Ryanair and Michael O’Leary Flying Solo

Ryanair stands as an outlier amidst the consolidation trend within the airline industry as the firm, led by CEO Michael O’Leary, has firmly rejected the idea of engaging in deal-making. Instead, O’Leary has plans to focus on organic growth, implementing significant fare reductions and acquiring new aircrafts.

Although Ryanair participated in mergers and acquisitions in the past, with the acquisition of Buzz in 2003 and Lauda in 2019, O’Leary openly expressed his discontent with the two deals labelling them as “a pain in the arse.” In his perspective, acquiring other carriers is challenging from a cost point of view as it takes several years to “tidy up someone else’s mess”. CEO O’Leary has also mentioned the regulatory challenges associated with acquisition activities. Ryanair’s multiple attempts to acquire Aer Lingus faced repeated denials, primarily due to regulatory issues and concerns. The European Commission intervened twice, in 2006 and 2012, blocking Ryanair’s attempts to increase its stake in Aer Lingus on antitrust grounds, while in 2008, a cash bid of €748 million, reflecting a 28% premium, was rejected by shareholders. “Most M&A in the case of Ryanair gets blocked by the European Commission,” O’Leary said, complaining that legacy carriers have not been subject to the same barriers in their acquisitions activity.

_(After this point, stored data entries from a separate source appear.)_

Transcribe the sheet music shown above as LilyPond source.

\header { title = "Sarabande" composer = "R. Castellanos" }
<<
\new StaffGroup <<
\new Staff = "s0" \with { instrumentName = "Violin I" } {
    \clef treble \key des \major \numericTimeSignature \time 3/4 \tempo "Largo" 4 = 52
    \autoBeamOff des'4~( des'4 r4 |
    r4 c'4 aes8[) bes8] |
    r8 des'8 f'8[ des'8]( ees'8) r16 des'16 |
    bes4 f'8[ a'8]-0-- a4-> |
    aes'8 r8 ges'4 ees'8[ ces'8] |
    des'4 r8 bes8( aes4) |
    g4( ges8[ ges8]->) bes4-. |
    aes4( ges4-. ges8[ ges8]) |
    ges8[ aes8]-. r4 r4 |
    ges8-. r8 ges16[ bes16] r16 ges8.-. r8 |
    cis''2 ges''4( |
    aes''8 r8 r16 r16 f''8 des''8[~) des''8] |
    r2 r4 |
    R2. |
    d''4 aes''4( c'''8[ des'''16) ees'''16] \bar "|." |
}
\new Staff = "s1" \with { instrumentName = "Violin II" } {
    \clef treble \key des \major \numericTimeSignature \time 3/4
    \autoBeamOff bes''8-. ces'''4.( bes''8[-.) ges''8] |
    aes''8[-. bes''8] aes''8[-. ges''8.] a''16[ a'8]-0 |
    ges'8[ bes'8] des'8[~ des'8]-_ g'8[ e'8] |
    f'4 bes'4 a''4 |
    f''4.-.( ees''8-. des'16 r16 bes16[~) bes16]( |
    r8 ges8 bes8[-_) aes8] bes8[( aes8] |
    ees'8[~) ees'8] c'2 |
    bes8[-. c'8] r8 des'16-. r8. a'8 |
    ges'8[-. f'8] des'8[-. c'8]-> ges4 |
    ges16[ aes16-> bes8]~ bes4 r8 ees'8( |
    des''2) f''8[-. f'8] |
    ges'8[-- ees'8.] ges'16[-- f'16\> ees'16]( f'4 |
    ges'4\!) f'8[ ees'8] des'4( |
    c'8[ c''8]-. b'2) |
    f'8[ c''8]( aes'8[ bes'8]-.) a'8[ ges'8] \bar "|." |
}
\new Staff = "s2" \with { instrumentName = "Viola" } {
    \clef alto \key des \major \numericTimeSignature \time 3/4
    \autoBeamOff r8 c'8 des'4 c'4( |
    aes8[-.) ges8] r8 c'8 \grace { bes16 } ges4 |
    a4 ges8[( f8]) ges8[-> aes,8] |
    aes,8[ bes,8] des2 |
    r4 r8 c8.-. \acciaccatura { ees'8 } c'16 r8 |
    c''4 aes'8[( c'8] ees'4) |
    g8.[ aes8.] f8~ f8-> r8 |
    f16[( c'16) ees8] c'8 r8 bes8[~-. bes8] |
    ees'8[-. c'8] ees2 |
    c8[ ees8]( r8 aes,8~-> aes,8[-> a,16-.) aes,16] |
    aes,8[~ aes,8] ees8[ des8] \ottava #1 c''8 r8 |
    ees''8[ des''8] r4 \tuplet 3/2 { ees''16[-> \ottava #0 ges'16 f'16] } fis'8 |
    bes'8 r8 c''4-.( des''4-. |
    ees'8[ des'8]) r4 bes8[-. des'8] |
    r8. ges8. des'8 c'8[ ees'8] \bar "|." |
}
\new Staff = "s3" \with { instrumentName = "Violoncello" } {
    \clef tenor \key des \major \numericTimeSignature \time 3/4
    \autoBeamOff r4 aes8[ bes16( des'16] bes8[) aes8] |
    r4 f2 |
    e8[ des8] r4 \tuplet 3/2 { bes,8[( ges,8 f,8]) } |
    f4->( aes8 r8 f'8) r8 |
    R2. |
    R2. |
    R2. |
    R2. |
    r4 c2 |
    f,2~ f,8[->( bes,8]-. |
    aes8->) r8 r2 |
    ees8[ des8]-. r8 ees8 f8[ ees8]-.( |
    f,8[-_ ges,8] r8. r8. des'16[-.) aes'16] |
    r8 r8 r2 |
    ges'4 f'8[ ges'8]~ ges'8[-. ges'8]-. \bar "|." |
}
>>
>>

Despite O’Leary’s aversion to mergers and acquisitions, he believes that Europe is inevitably heading toward a trajectory similar to North America. According to him, the region will see the emergence of three major high-fare connecting carriers—Air France-KLM, Lufthansa, and IAG—and one large low-cost carrier—Ryanair. He, in fact, predicts that a widening gap in costs will make Ryanair’s rivals EasyJet and Wizz takeover targets for the three high-fare carriers.


The transformation of the airline industry, evident in both the United States and Europe, reflects a dynamic interplay of mergers, regulatory shifts and economic challenges. In the U.S., consolidation led by Southwest, Delta, United and American Airlines resulted in an increasingly concentrated market, driving the profitability of these firms. The success narrative, however, comes with a mixed bag of effects, impacting consumer choice, airfares and regional air travel. Europe, albeit later to the consolidation game, is now attempting mergers with Air-France KLM, Lufthansa and IAG at the forefront. Concerns over competition and national identity accompany this trend and consolidation will certainly not be immune to scrutiny from antitrust authorities, especially considering the hyperactive European Commission of late. Ryanair, under CEO Michael O’Leary, defies the consolidation wave, focusing on organic growth amid regulatory hurdles. As we observe the skies of change, the industry grapples with a delicate balance between market concentration, profitability and consumer interests. The trajectories of both American and European carriers hint at a future where strategic choices will define success amidst a turbulent yet transformative air travel landscape.